- _Required work_
Output as a JSON list of strings the part of the material that opens with the line containing "crédit consommation" and closes with the line containing "Двухэтажный коттедж с", one string per line, leaving out blank lines.

- _Source material_
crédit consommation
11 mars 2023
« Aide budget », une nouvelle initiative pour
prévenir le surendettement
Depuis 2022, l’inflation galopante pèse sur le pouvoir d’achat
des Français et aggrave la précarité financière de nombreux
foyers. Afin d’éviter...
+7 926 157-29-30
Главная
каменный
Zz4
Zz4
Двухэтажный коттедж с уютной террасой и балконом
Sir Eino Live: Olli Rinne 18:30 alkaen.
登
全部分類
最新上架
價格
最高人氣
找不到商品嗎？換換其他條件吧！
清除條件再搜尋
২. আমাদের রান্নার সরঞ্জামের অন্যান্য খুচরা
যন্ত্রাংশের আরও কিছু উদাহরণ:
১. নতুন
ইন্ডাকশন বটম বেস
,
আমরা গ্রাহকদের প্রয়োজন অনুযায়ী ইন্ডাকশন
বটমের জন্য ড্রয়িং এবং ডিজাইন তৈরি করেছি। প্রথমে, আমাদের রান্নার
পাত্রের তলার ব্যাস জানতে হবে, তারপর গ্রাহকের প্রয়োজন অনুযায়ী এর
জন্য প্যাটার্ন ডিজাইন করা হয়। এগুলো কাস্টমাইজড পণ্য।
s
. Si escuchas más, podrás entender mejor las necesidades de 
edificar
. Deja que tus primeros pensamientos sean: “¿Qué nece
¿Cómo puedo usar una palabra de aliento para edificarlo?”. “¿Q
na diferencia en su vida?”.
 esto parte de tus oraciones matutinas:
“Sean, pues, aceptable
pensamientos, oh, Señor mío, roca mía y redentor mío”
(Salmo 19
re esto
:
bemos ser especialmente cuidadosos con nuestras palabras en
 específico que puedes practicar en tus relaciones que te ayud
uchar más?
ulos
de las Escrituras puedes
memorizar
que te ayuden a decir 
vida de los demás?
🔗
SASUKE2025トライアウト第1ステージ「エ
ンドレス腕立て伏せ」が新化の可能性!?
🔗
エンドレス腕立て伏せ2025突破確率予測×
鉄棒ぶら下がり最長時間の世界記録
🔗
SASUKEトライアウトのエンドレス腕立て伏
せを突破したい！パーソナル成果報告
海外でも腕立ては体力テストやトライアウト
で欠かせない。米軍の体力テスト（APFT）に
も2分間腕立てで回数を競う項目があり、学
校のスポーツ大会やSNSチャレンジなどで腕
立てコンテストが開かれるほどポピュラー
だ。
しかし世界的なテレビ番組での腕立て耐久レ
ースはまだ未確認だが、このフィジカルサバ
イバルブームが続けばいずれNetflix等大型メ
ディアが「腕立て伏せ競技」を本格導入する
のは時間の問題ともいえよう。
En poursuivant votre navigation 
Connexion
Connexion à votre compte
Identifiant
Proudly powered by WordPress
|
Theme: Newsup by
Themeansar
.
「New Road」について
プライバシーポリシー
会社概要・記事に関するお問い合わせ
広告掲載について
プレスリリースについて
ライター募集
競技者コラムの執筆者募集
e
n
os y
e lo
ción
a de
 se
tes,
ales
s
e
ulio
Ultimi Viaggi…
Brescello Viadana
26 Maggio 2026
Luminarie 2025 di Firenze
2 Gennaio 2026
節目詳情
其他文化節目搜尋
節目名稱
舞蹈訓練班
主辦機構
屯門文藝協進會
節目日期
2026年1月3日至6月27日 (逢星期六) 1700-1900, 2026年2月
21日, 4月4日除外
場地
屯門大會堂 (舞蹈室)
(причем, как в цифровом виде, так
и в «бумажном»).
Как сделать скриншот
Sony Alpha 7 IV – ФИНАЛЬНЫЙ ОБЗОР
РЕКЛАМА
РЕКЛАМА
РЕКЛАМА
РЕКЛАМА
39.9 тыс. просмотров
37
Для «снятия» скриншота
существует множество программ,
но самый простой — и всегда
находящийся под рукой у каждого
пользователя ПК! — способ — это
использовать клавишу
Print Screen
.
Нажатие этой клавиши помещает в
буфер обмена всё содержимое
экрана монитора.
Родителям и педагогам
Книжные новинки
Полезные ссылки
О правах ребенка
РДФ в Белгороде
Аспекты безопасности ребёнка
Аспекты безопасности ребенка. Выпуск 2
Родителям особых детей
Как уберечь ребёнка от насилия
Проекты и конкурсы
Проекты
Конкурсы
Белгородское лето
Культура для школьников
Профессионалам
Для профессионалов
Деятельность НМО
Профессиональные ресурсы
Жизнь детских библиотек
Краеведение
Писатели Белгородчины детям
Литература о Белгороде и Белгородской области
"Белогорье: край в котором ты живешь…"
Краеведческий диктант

==

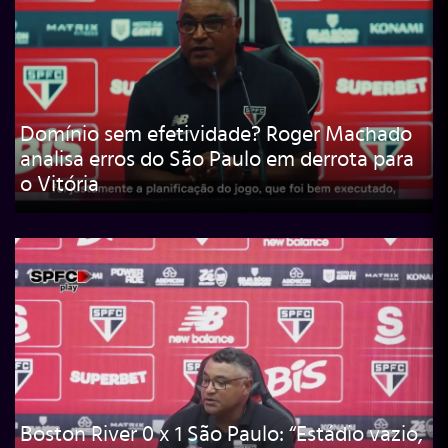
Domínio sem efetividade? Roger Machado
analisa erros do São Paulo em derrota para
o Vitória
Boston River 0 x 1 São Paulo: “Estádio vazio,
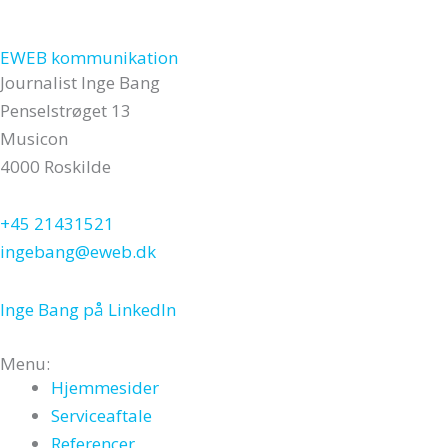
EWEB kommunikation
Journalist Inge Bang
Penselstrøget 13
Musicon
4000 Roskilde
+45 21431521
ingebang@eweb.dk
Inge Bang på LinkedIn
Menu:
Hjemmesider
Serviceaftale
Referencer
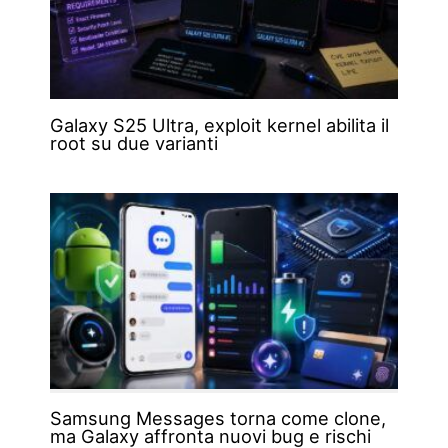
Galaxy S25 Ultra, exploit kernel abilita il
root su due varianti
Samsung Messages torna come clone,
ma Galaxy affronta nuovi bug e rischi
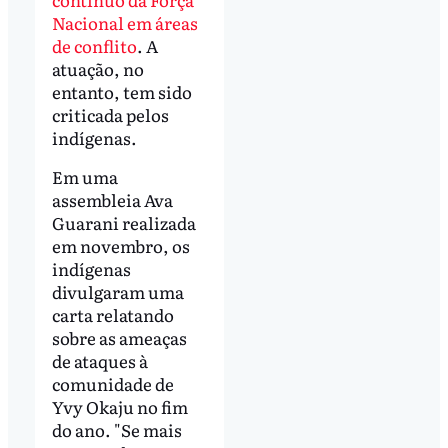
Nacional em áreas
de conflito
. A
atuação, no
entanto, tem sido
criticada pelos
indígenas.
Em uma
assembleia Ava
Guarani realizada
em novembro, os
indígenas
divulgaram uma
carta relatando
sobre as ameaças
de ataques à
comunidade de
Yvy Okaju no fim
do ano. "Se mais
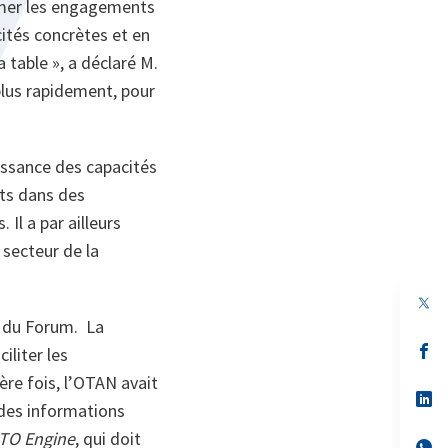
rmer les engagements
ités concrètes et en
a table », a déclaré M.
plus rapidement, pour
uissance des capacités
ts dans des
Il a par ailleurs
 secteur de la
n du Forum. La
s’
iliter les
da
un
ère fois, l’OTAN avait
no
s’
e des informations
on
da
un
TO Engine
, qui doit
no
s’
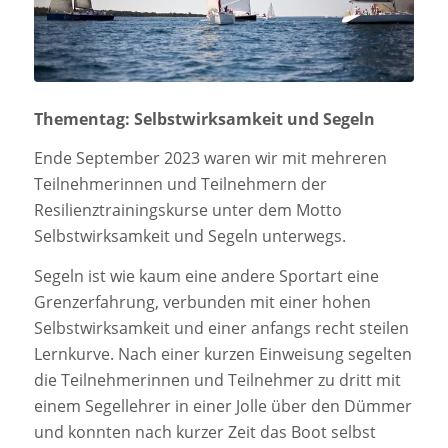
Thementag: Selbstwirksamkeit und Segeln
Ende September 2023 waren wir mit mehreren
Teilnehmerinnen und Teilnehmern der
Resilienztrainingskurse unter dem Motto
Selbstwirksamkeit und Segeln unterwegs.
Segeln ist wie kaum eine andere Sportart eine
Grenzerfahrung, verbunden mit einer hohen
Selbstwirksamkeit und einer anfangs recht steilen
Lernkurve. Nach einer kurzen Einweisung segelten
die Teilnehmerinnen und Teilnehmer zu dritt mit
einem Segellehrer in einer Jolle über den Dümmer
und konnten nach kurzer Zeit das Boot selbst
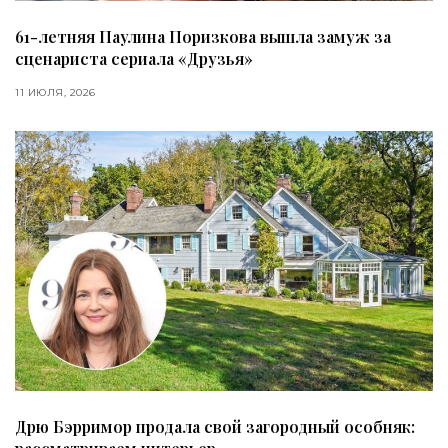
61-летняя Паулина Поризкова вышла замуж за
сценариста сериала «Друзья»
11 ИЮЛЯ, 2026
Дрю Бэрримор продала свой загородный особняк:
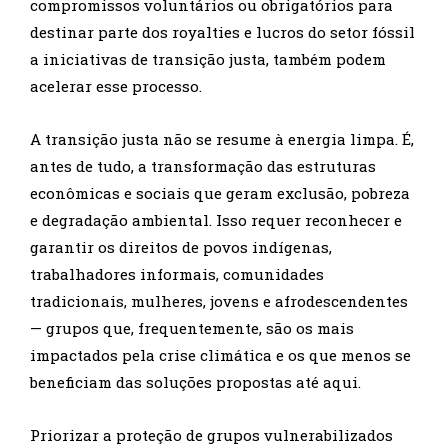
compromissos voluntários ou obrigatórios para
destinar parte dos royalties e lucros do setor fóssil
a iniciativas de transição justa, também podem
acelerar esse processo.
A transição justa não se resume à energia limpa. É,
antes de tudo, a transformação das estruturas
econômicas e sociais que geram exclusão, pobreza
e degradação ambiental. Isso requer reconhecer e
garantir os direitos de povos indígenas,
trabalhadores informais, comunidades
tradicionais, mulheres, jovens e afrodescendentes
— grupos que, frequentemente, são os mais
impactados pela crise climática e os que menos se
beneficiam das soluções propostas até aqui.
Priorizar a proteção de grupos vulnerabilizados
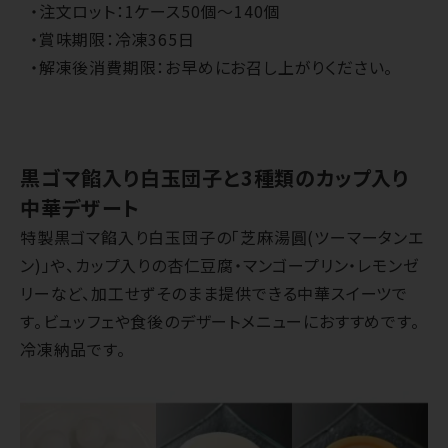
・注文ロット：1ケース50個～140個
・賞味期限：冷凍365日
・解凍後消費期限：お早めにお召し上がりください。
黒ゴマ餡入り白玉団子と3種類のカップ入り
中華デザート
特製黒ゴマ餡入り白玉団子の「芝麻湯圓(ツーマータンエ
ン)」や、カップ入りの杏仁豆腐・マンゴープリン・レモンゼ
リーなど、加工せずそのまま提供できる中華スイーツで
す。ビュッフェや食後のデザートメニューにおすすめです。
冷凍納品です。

...

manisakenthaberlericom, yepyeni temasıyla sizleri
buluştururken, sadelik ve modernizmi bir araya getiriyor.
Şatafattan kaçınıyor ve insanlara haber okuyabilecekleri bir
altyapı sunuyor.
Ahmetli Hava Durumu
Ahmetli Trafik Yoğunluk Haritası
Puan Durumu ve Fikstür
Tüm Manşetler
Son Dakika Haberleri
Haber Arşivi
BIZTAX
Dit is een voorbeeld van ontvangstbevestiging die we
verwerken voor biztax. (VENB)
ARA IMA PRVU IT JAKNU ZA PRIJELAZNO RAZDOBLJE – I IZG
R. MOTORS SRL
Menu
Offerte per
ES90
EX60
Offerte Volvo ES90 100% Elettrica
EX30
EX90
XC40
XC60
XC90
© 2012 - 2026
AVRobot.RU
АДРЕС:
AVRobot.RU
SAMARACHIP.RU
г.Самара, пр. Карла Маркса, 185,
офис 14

- _Response for this exercise_
[
  "crédit consommation",
  "11 mars 2023",
  "« Aide budget », une nouvelle initiative pour",
  "prévenir le surendettement",
  "Depuis 2022, l’inflation galopante pèse sur le pouvoir d’achat",
  "des Français et aggrave la précarité financière de nombreux",
  "foyers. Afin d’éviter...",
  "+7 926 157-29-30",
  "Главная",
  "каменный",
  "Zz4",
  "Zz4",
  "Двухэтажный коттедж с уютной террасой и балконом"
]